Will I ever get over abortion?(6 Posts)
I decided to have an abortion a month ago today although in my heart it wasn’t what I wanted to do.
I was in a toxic relationship with a man I didn’t want to be tied to for life and I started to get really depressed when pregnant and couldn’t get out of bed so I started struggling running my business and although at first I thought I’d be able to manage on my own my business then fell into difficulties and the depression got worse so I knew I wouldn’t be able to continue. I feel really traumatised by the whole thing and still feel so depressed, I feel like I’ve let myself and that baby down and I just can’t figure out why I got so bad when it was supposed to be a happy time. I was so happy when I first found out then everything just spiralled out of control, I should have been stronger. I’ve been crying everyday and not even wanting to get out of bed! I’m usually a happy person and very resistant but I feel this has knocked me down so hard I can’t get back up I know it’s still early days and I have excepted that I had to make that choice but I can’t shake these feelings I just want to feel like me again!

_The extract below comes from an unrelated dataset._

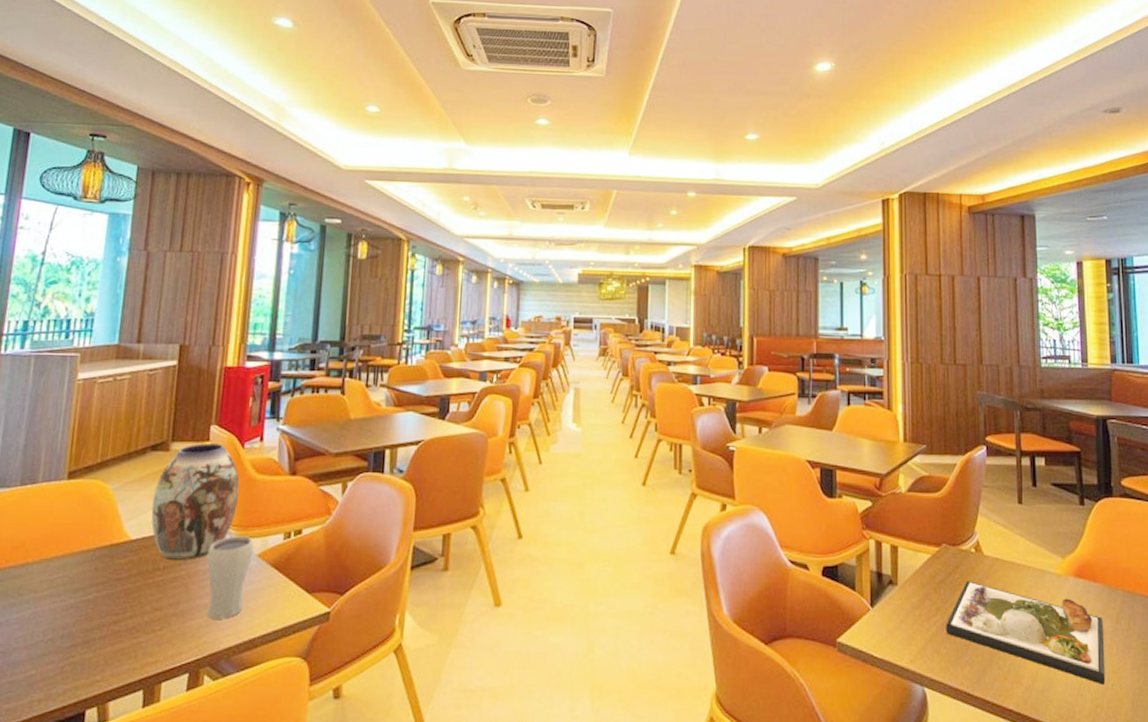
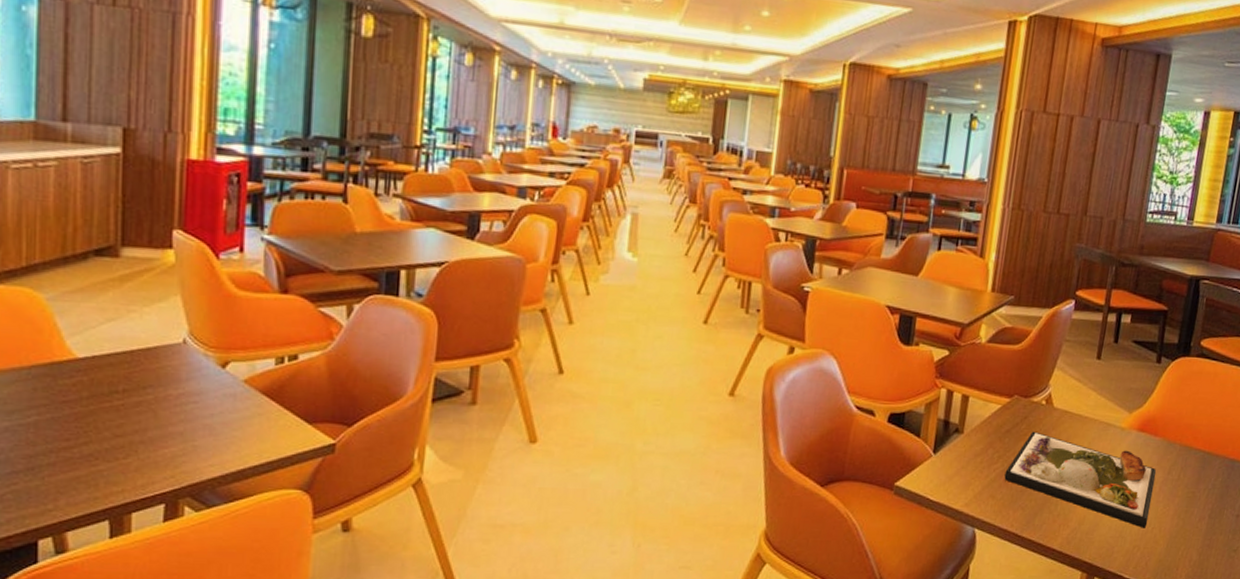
vase: present [151,443,240,560] -> none [101,250,216,383]
drinking glass: present [207,536,254,619] -> none [179,358,238,448]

Hi OP, I wish I could give you a hug. It is completely normal to be feeling the way that you are.
I had a termination 5 years ago now, I was only 17 at the time with a 1 year old. I was in a very toxic and controlling relationship and I felt so extremely overwhelmed - a bit like what you've described in your post. However when I found out I was so shocked and in disbelief. I never had the chance to 'bond' during my pregnancy or to come close to mentally preparing myself for the possibility of having another baby. I had my termination at 10+4, although it broke my heart it was definitely the right thing for me at that time. You made the right decision for you, too. No one ever wants an abortion and it is one of the most heartbreaking things we can go through. But we can and we will overcome it. You need to grieve your loss and be kind to yourself. You are going through an incredibly hard and sensitive time. It's ok to feel lots of different things, and on your down days just give yourself as much time as you need. You're doing great. After I had mine I did go and see my GP to get some medication to help me cope as I didn't feel like myself either. But the you before is still there, you just need to find her again with lots of self care. I really hope you feel better soon. I am thinking of you
You will get over this. In time, you will find yourself again and you will have joy in your life and probably go on to have a family with a kind and supportive partner. For now you are grieving a loss.
So you will get over it, not by forgetting but by learning to live with the memory. At the moment you feelregret but you know that you made the best decision for the situation you were in. I also think that visiting your GP could be useful. Just take your time. Good luck with your business
I had one and I am so grateful that I could. Without it I would have shackled to a life that would have been very destructive.
So dear lady, allow yourself grieve the "what might have been". Then pick yourself up and go on with living this life.
I'm so sorry, op, but I truly feel you made the right decision. I can o oh suggest that you find a therapist to help you work through your emotions as soon as possible.